ブラウザで以下のURLにアクセスすると,リアルタイムで最適化の進捗を確認できます:
- http://localhost:5001 をコピーしてブラウザのアドレスバーに貼り付け

監視画面の表示内容

待機画面(PSO開始前)

待機画面

PSO開始前は「waiting」状態で,すべての値が初期状態(0 または inf)です.

実行中画面

実行中画面

PSO実行中は「running」状態になり,以下の情報がリアルタイムで更新されます:

項目 説明
処理中のステップ 現在の反復数/総反復数(例:2/10)
粒子数 探索に使用している粒子の数
評価回数 完了した評価数/総評価数(例:20/100)
最良適応度 現在見つかった最良コスト(例:4.584e+5)
経過時間 開始からの経過時間
進捗バー 全体の進捗率(%表示)

【演習】PSOを実行してみよう

演習1: 基本的なPSO実行

目的: デフォルト設定でPSOを実行し,最適化プロセスを観察する

  1. pso_config.py を開く
  2. 設定を確認(変更不要):
    N_PARTICLES = 10 MAX_ITER = 10
  3. PSOを実行
  4. 監視ツールで進捗を確認
  5. 収束グラフから最適化の様子を観察

確認ポイント:
- 反復が進むにつれて適応度は改善したか?
- 何回目の反復で良い解が見つかったか?
- 得られた解は安全率 ≥ 2.0 を満たしたか?

演習2: PSOパラメータを調整して実験

目的: PSOの制御パラメータを変更し,最適化性能への影響を確認

  1. pso_config.py を編集して,以下のパラメータを調整:

# 例1: 探索と収束のバランスを変える W = 0.4 # 慣性重み(小さくすると局所探索重視) C1 = 2.0 # 個人経験重視(大きくすると自己の最良解を重視) C2 = 1.0 # 群れの知識(小さくすると全体最良への追従を抑制) V_MAX = 0.2 # 最大速度(探索範囲の20%まで一度に移動可能)
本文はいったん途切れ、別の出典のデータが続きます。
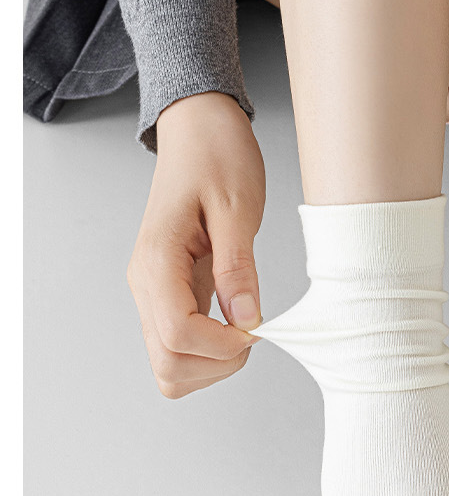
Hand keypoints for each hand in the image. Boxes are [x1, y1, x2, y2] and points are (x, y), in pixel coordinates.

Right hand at [127, 92, 265, 398]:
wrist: (198, 130)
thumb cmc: (217, 156)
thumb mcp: (238, 207)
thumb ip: (238, 267)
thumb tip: (247, 321)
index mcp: (156, 260)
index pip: (177, 334)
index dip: (223, 346)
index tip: (256, 326)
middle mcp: (145, 284)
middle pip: (167, 364)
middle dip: (217, 364)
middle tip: (252, 330)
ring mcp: (152, 292)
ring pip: (168, 365)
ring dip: (210, 364)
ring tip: (243, 327)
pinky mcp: (167, 294)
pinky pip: (177, 345)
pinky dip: (206, 351)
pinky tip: (232, 321)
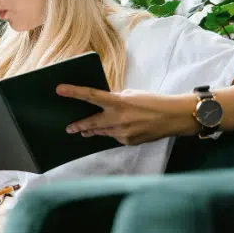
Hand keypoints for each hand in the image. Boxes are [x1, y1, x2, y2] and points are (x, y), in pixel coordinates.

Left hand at [56, 84, 198, 145]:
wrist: (174, 117)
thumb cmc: (153, 101)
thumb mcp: (132, 95)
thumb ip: (116, 99)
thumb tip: (103, 104)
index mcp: (119, 102)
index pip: (91, 95)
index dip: (74, 92)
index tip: (59, 90)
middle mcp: (118, 119)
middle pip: (91, 122)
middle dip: (78, 125)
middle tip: (68, 128)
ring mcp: (123, 133)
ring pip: (102, 132)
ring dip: (93, 130)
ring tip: (84, 130)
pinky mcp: (128, 142)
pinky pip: (115, 137)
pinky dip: (114, 132)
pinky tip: (119, 129)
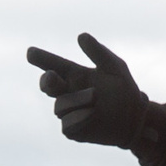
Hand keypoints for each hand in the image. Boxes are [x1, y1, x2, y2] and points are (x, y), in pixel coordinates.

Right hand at [26, 34, 150, 148]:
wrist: (135, 119)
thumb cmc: (124, 90)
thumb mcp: (115, 67)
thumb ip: (98, 52)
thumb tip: (81, 36)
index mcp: (74, 75)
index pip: (53, 65)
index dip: (41, 58)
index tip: (30, 52)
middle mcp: (68, 92)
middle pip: (47, 85)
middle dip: (47, 81)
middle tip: (52, 76)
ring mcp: (68, 112)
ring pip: (60, 105)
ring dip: (77, 99)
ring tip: (96, 97)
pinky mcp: (72, 130)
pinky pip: (67, 123)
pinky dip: (79, 116)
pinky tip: (93, 113)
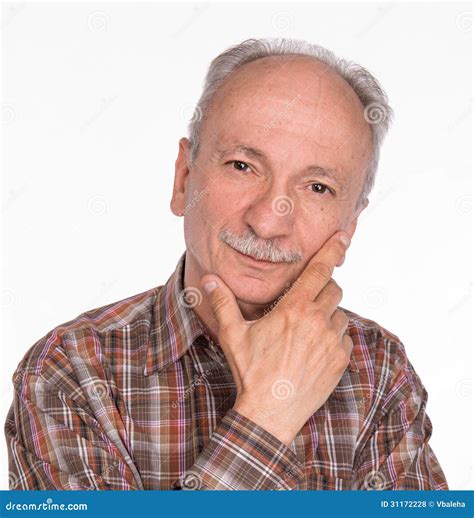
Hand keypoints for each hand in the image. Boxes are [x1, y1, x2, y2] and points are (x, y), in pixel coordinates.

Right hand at [200, 231, 352, 445]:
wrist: (270, 414)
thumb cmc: (251, 372)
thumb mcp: (233, 335)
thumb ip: (223, 302)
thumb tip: (208, 279)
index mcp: (295, 309)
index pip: (319, 270)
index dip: (333, 250)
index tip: (343, 237)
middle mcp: (318, 321)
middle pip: (333, 289)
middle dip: (323, 288)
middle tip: (305, 300)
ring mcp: (332, 342)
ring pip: (339, 314)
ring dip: (327, 315)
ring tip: (306, 330)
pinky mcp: (340, 361)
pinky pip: (344, 338)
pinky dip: (334, 337)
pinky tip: (315, 348)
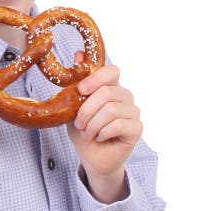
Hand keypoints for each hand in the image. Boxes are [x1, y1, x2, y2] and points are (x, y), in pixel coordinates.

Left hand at [68, 61, 142, 202]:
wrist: (91, 157)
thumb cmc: (83, 130)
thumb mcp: (73, 106)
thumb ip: (77, 83)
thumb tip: (79, 54)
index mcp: (110, 87)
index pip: (112, 71)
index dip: (95, 78)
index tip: (80, 91)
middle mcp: (125, 96)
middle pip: (107, 92)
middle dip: (86, 110)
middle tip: (78, 123)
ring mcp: (133, 112)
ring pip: (111, 110)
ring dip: (92, 124)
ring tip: (87, 133)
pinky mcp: (137, 128)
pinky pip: (118, 125)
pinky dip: (102, 133)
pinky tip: (99, 138)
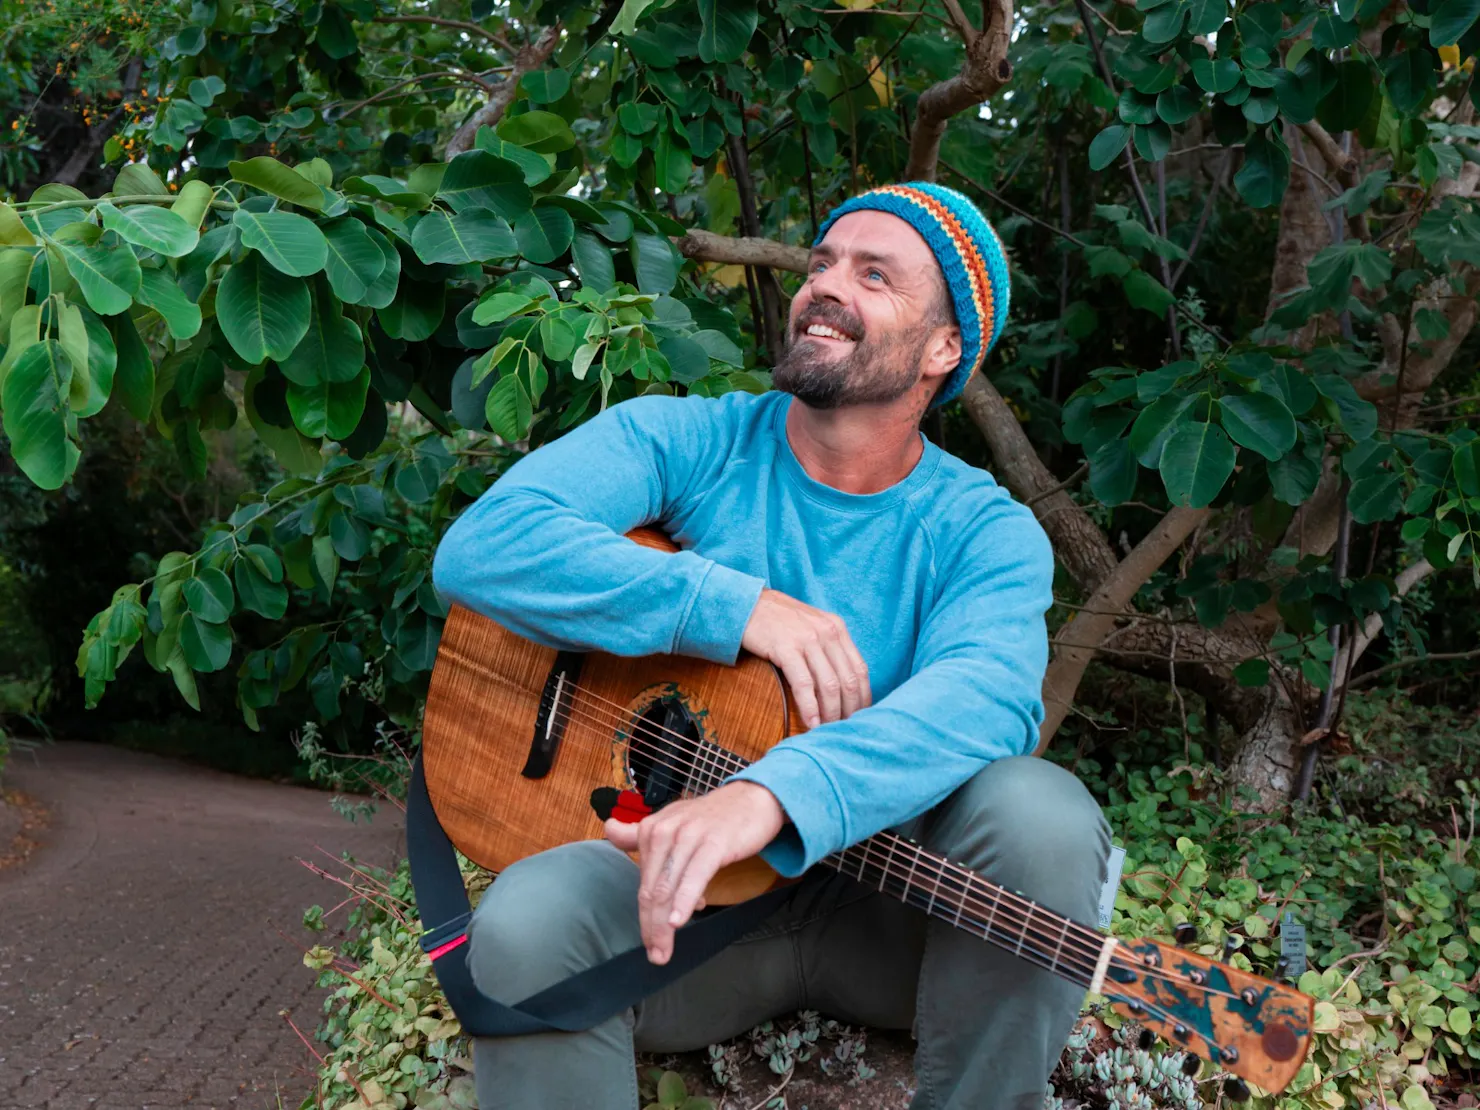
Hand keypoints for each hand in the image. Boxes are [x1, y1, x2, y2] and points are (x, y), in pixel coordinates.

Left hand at [604, 781, 785, 964]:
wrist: (752, 799)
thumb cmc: (712, 817)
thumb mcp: (673, 822)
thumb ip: (640, 833)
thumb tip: (609, 830)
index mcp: (651, 829)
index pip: (643, 882)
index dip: (644, 916)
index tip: (648, 941)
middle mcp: (664, 831)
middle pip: (651, 889)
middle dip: (650, 927)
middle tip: (655, 955)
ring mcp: (688, 836)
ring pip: (668, 888)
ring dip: (663, 925)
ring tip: (664, 951)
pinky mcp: (713, 842)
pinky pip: (694, 876)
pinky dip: (683, 901)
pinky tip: (677, 921)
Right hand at [741, 588, 871, 728]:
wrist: (746, 604)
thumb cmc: (777, 620)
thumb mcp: (810, 626)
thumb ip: (827, 648)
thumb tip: (840, 683)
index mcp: (836, 628)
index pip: (859, 669)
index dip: (863, 698)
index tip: (860, 717)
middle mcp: (827, 632)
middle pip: (848, 680)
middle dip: (849, 710)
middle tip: (845, 730)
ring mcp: (807, 639)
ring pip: (829, 685)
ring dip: (831, 714)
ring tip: (828, 731)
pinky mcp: (786, 648)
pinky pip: (804, 684)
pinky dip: (810, 708)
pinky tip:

# 例2: より広範囲な探索 W = 0.9 # 慣性重み(大きくすると探索範囲拡大) C1 = 1.0 # 個人経験 C2 = 2.0 # 群れの知識重視(大きくすると収束が早い) V_MAX = 0.3 # 最大速度(大きくすると大胆な移動を許可)

V_MAX(最大速度)について:
- 粒子が1回の反復で移動できる最大距離を制限
- 0.1〜0.5の範囲で設定(探索範囲に対する割合)
- 小さい値(0.1): 慎重で細かい探索,局所解の精度向上
- 大きい値(0.5): 大胆な探索,広範囲カバー,収束は不安定

⚠️ 重要: パラメータを編集したら,必ずpso_config.py保存(Ctrl+S または Cmd+S)してください.
  1. PSOを再実行
  2. 演習1の結果と比較
    - モニタリング画面の収束グラフのスクリーンショットを保存しておくと,パラメータ変更による違いを視覚的に比較できます
    - 各設定での最終的なgbestのコストと安全率も記録しておきましょう

考察:
- W(慣性重み)を変えると収束速度はどう変わるか?
- C1とC2のバランスで最終解の質は変化するか?
- どの設定が最も良い結果(低コスト+高安全率)を得られたか?


まとめ

このフェーズでは,以下を学習しました:

  1. PSO理論: 群知能に基づく最適化の仕組み
  2. PSO実行: 設定ファイルの編集と実行方法
  3. プロセス監視: リアルタイムでの最適化状況の確認

PSOによる建築デザイン最適化では,手動では困難な「20個のパラメータの最適な組み合わせ」を自動的に発見し,安全性・経済性・環境性・快適性・施工性を考慮した最適な建築設計を実現できることを体験しました.

次のフェーズ4では,この最適化技術を使った実践的な設計課題を説明します.